Last edited by chris1989 on 15 Apr 2021, 9:17 pm, edited 2 times in total.

Fnord
Veteran
Veteran

User avatar

Joined: 6 May 2008
Age: 67
Gender: Male
Posts: 59,828
Location: Stendec

15 Apr 2021, 6:30 pm

A vaccine certainly will not work for you if you never get one.


_________________
 
No love for Hamas, Hezbollah, Iranian Leadership, Islamic Jihad, other Islamic terrorist groups, OR their supporters and sympathizers.


shortfatbalduglyman
Veteran
Veteran

Joined: 4 Mar 2017
Age: 40
Gender: Male
Posts: 9,740

15 Apr 2021, 9:15 pm

it is a personal decision whether or not to get the vaccine.

side effects

herd immunity



Fnord
Veteran
Veteran

User avatar

Joined: 6 May 2008
Age: 67
Gender: Male
Posts: 59,828
Location: Stendec

15 Apr 2021, 9:21 pm

shortfatbalduglyman wrote:
it is a personal decision whether or not to get the vaccine...
Certainly!  I could not agree more.

However, if people are afraid of needles, they would be better off to simply admit it than to make up excuses.


_________________
 
No love for Hamas, Hezbollah, Iranian Leadership, Islamic Jihad, other Islamic terrorist groups, OR their supporters and sympathizers.


Double Retired
Veteran
Veteran

User avatar

Joined: 31 Jul 2020
Age: 69
Gender: Male
Posts: 5,219
Location: U.S.A.         (Mid-Atlantic)

15 Apr 2021, 9:58 pm

It is my understanding that the COVID-19 vaccines are not 100% effective. And scientists expected that.

Actually, when all of this started, weren't they hoping the vaccines would be 60-70% effective. I think they are very happy with how effective the vaccines are.

They are concerned about the virus mutations but, if enough people get vaccinated, they seem optimistic that we'll eventually be OK...with respect to COVID-19. The fewer copies of the virus there are out there (that is, the fewer infected people) the fewer chances the virus has to mutate. The more people that get vaccinated and the sooner they get vaccinated the fewer chances the virus has to mutate. The fewer chances it has to mutate the less likely it is that there will be some horrible new mutation that forces us to start all over.
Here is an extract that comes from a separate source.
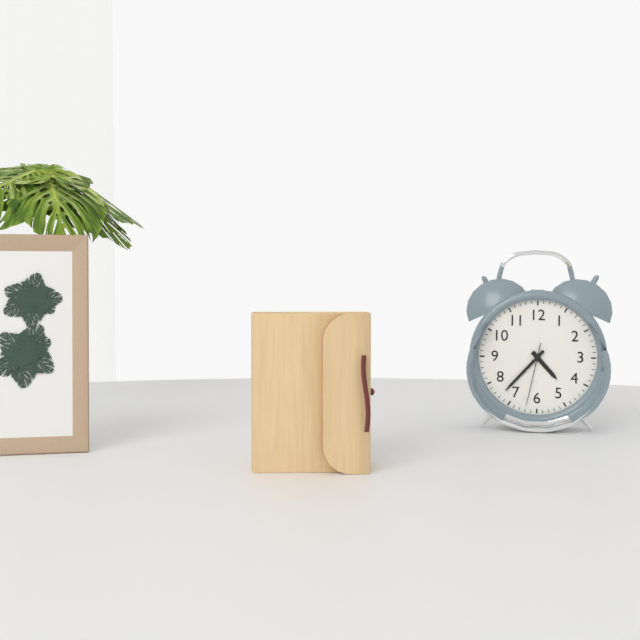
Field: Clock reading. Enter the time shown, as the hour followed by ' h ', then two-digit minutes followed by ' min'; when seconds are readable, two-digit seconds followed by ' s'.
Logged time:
4 h 37 min 32 s
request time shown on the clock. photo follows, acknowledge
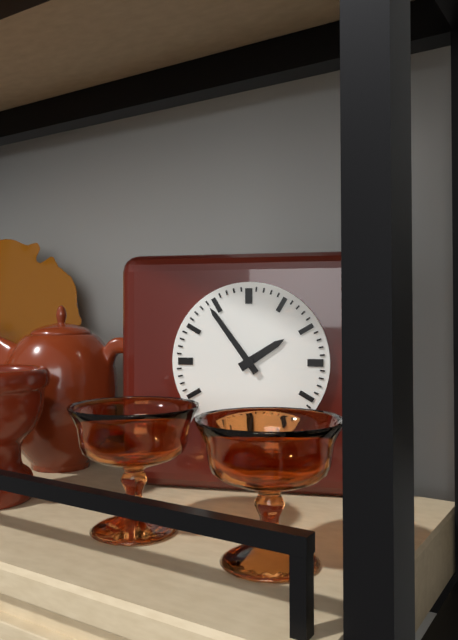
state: 1:54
The obvious editorial comment is that a few nations (for instance, the U.S.--though not only the U.S.) did not do a good early job of containing the virus. That allowed hundreds of thousands of more deaths and gave the virus many, many more chances to mutate--which it did.

I think the current status is we are winning against the virus but have not yet won--to win we must continue fighting and it will take some time to reach an effective victory. That means there will be months more of dying, inconvenience, and economic impact--but that is the only path to an effective victory. And an effective victory will still leave a small amount of the virus lurking out there, trying to surge again, so we will probably be getting COVID vaccine shots for the rest of our lives.

And there will still be new viruses showing up in the future. Let's hope we do a better job of containing them quickly, ant that they don't stumble on the mutation that wipes us out.

Sigh. And that is the optimistic good news! :hmph:

(Hmmm...it sounds like what we went through with influenza, doesn't it?)


_________________
When diagnosed I bought champagne!
I finally knew why people were strange.